(Saved entries)

-=-=-

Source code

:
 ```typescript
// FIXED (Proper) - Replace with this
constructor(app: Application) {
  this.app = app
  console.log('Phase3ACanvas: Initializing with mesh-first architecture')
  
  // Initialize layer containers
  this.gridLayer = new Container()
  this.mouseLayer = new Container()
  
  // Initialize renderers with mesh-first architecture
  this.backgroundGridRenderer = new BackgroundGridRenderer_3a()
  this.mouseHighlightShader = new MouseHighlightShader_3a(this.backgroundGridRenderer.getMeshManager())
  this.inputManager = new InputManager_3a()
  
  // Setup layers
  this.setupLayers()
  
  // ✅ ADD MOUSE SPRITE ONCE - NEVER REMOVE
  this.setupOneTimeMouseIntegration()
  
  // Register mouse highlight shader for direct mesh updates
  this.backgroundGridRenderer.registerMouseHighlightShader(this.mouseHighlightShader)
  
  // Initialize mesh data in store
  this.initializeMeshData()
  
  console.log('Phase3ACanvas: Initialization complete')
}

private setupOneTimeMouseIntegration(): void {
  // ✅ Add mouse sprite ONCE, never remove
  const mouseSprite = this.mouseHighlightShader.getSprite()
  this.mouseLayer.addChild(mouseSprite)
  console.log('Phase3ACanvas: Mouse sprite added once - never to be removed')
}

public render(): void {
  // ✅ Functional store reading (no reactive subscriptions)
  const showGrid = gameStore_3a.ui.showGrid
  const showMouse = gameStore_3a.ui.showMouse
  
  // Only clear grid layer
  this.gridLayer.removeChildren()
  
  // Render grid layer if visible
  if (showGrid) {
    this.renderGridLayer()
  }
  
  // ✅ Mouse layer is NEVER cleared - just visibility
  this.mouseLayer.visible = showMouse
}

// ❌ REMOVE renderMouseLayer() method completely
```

-=-=-

**REQUIREMENT**
Supply the number of lines above that contain the word "architecture", and nothing else.

**RESPONSE BOX**
2